In another writer’s hands — mine, for instance — that might end up a jokey, “Candid Camera” kind of piece. But Weingarten makes it into a meditation on our hectic and charmless lives. It’s beautiful.
There are 19 more stories. Some do a similar shift. “The Great Zucchini” starts as a profile of “Washington’s preeminent preschool entertainer.” We get a slice of clowning at suburban children’s birthday parties, then suddenly we’re off to Atlantic City to gamble alongside a clown with personal problems.
The range is breathtaking: light humor to a piece the editor of the anthology asks him to warn readers is “extremely disturbing.”

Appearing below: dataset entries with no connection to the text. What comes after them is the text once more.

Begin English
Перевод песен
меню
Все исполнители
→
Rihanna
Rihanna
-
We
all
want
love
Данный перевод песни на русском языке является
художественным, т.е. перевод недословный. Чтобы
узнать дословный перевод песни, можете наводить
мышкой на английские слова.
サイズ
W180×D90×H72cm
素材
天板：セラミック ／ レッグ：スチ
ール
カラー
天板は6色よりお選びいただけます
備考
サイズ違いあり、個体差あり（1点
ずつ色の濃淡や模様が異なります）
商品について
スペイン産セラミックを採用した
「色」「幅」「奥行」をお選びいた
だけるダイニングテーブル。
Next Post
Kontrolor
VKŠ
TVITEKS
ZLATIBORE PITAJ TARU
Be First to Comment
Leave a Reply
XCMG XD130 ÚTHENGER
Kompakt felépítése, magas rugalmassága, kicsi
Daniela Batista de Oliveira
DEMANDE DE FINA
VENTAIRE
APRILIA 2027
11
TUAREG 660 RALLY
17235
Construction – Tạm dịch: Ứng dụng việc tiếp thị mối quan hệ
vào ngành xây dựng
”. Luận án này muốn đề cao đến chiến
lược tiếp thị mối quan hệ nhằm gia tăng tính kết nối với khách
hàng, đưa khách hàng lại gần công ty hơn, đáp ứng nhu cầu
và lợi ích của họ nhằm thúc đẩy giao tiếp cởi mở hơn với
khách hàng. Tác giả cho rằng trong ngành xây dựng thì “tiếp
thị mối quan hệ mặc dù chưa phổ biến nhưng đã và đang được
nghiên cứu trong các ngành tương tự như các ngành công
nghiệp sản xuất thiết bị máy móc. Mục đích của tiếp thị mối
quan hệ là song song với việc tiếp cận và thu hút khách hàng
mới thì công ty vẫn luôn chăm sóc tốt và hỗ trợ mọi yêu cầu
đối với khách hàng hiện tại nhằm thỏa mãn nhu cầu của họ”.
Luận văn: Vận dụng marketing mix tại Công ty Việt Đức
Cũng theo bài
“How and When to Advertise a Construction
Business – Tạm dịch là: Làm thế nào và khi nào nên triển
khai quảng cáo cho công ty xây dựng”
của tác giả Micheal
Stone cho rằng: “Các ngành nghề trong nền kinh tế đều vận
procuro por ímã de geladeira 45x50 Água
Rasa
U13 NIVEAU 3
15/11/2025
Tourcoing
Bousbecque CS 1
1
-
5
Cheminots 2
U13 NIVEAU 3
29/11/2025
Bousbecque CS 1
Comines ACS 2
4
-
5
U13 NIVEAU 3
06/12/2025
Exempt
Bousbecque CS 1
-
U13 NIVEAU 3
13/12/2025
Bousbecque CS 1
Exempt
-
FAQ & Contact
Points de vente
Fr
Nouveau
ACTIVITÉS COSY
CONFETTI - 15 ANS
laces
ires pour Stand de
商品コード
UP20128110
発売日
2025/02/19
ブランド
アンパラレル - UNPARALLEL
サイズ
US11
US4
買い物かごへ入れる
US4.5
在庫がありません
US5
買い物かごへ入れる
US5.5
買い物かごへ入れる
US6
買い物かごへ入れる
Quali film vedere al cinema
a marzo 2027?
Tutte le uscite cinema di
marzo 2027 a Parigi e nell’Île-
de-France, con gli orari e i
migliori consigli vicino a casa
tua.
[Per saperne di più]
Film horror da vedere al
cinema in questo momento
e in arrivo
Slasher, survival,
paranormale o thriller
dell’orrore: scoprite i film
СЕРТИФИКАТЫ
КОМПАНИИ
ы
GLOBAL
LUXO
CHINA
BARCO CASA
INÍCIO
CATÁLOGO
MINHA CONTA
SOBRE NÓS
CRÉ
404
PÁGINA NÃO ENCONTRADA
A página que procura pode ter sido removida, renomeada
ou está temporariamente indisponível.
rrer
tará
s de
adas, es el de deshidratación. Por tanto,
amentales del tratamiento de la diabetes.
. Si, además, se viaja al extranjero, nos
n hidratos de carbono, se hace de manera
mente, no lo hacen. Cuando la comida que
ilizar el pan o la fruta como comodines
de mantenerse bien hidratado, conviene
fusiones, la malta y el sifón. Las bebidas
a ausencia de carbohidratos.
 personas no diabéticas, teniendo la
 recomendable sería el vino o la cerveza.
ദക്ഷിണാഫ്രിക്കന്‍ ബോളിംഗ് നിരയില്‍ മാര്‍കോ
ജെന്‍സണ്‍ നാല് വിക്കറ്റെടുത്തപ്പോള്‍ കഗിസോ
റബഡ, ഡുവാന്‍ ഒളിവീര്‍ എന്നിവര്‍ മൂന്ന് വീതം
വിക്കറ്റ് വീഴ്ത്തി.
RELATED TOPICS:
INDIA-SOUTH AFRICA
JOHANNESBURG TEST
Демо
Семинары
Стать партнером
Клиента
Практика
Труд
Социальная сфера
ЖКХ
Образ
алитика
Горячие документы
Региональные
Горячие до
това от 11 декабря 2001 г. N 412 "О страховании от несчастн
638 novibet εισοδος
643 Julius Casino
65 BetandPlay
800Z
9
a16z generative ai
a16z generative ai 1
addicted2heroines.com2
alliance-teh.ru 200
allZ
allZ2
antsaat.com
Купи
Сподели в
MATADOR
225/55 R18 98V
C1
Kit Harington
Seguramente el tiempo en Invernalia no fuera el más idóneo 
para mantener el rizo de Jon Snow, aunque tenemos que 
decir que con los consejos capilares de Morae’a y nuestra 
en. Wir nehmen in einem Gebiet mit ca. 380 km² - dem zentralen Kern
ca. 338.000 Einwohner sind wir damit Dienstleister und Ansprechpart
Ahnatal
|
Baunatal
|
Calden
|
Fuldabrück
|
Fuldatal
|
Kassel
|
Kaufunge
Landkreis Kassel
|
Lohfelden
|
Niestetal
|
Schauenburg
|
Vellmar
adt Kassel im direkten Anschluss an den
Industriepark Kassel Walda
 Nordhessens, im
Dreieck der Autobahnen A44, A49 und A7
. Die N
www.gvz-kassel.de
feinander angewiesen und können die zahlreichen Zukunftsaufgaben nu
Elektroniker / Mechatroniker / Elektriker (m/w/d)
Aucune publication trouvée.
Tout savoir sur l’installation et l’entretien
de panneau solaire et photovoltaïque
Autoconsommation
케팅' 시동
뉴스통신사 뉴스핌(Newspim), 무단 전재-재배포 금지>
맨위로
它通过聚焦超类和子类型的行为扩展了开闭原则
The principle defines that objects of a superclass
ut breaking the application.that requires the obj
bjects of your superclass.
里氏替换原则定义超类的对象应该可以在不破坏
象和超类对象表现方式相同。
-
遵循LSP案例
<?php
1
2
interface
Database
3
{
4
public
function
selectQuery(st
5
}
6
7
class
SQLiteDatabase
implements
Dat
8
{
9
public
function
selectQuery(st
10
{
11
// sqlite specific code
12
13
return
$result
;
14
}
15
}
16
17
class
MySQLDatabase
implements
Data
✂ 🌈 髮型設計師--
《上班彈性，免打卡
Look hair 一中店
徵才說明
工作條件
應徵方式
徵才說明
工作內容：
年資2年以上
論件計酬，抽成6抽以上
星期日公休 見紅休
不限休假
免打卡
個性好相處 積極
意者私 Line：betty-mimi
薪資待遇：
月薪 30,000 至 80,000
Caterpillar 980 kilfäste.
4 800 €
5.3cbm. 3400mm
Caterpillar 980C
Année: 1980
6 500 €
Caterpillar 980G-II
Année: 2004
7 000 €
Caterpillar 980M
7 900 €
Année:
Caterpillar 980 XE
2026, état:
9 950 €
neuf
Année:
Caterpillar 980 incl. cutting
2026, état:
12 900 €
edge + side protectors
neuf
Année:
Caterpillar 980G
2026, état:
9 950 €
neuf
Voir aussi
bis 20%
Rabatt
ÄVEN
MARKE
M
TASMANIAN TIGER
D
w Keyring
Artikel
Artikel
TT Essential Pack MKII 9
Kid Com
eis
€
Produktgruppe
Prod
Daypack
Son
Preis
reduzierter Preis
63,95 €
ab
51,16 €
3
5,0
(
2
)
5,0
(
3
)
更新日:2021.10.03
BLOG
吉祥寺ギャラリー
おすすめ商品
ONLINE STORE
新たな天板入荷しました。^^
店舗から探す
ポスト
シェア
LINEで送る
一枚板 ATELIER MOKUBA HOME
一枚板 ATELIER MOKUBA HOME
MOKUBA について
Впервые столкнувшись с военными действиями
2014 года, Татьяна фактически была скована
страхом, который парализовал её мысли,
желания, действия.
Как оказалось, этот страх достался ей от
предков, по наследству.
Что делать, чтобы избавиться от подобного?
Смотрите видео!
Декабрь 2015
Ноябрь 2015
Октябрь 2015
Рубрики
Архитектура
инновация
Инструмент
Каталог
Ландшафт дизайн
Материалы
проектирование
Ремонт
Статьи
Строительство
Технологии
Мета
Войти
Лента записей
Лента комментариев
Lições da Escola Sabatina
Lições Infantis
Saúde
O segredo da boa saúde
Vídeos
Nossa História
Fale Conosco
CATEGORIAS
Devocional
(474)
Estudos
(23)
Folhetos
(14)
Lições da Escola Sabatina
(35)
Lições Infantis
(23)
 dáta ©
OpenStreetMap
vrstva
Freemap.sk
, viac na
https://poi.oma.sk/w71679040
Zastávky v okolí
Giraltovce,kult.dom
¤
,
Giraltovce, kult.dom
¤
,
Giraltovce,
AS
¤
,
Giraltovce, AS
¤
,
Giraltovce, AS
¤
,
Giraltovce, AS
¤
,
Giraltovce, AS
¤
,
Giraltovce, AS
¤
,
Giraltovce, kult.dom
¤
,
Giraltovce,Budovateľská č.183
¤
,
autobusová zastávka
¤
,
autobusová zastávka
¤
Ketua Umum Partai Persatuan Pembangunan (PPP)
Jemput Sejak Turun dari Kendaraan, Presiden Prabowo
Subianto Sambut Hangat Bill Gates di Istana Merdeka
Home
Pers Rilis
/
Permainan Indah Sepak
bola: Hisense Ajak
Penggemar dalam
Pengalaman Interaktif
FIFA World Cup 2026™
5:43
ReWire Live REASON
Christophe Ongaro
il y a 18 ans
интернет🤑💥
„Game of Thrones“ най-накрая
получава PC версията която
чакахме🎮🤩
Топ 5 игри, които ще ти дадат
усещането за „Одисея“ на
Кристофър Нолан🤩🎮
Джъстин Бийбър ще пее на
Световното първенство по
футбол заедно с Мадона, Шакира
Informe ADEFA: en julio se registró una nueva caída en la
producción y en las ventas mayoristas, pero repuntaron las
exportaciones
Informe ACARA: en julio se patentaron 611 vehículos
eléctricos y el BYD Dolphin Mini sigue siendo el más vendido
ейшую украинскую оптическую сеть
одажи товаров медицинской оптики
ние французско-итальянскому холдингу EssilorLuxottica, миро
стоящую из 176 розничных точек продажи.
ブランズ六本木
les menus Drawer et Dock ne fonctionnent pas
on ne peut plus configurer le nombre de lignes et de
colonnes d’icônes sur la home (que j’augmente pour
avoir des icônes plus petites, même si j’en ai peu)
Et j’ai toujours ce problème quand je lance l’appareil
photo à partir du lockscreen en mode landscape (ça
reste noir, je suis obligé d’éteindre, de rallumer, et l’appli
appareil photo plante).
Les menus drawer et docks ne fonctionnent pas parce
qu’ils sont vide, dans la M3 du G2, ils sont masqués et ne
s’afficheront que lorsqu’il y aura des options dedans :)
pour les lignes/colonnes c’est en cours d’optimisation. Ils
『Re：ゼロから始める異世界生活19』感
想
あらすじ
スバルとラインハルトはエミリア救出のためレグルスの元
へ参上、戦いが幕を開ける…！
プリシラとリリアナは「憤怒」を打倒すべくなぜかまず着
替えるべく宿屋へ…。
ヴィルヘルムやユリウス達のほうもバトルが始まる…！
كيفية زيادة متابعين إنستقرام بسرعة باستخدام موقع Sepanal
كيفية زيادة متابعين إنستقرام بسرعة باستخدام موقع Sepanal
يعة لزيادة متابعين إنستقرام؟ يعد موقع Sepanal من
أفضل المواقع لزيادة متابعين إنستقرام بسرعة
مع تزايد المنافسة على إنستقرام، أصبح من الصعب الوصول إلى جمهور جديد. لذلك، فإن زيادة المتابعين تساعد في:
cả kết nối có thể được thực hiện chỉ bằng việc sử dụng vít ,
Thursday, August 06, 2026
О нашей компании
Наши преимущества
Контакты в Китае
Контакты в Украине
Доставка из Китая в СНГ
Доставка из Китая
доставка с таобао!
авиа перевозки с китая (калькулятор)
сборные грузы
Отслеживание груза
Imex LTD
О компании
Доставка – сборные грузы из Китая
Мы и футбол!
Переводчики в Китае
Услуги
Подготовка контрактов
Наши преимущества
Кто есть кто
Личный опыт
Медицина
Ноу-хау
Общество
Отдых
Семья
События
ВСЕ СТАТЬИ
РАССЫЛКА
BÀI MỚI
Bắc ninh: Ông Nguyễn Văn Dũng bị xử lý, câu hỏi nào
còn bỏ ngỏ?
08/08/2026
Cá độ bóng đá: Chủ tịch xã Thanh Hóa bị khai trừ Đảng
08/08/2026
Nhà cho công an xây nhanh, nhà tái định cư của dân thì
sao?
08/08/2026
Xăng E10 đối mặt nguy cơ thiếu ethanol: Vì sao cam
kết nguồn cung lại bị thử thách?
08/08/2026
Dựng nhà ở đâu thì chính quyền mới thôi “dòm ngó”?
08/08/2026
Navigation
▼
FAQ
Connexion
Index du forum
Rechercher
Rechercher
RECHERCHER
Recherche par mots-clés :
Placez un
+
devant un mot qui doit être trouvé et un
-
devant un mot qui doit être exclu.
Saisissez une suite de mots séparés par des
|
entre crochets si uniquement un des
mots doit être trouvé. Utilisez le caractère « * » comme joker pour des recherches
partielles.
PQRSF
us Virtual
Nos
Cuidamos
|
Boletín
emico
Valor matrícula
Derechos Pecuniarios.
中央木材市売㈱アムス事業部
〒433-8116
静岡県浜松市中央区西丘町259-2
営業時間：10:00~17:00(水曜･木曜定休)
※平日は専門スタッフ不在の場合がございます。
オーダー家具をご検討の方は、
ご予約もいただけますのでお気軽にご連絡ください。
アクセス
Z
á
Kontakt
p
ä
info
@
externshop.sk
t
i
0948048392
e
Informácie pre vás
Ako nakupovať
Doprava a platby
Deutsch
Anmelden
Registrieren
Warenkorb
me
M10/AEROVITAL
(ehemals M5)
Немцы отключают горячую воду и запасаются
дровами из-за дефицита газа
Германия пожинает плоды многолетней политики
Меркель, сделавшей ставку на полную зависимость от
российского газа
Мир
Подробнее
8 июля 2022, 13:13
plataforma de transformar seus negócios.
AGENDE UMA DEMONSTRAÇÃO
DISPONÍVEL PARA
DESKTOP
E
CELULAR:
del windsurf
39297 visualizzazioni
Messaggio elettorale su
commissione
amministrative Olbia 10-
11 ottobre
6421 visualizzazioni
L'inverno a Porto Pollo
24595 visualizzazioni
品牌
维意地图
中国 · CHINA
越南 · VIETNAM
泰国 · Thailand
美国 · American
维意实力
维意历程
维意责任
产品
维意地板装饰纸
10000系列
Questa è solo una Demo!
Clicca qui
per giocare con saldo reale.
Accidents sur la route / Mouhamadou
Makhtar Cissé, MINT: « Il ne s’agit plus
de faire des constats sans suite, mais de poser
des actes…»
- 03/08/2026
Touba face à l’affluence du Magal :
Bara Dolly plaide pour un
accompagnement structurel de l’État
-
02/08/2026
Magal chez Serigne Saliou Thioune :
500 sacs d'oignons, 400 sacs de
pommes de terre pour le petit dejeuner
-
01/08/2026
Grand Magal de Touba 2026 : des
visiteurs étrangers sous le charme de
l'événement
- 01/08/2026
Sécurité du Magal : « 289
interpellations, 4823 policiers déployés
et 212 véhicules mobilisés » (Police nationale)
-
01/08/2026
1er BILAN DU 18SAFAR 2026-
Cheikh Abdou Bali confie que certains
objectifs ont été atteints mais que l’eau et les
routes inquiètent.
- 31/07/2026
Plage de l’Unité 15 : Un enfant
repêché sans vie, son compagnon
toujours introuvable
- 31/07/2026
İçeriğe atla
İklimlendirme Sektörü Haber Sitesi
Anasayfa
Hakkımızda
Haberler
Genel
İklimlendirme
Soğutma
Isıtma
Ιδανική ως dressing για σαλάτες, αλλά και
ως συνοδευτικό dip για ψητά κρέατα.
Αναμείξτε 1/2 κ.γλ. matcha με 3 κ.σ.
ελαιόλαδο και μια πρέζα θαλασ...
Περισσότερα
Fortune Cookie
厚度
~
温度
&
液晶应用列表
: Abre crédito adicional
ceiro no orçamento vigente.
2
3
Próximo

Is it ever. “Fatal Distraction” is about a subject we’ve all seen stories on — harried parents who on hot days forget their infants in car seats, where they die, horribly. I can’t turn the page quick enough when I see those stories. Weingarten instead plunges into the topic with deep humanity and compassion.
Usually writers are jealous of each other, and were these stories less excellent I might envy the time Weingarten obviously has to lavish on writing them. But they’re so extraordinary that I just feel proud to be in the same profession as this guy.
Buy it, read it, give it to your friends — trust me here. If you later feel dissatisfied, I’ll buy your copy from you. I’m always looking for more, since I tend to give mine away, and the one copy I’ve got looks like somebody scrubbed the floor with it. The holidays approach, tick tock, don’t wait until the last minute.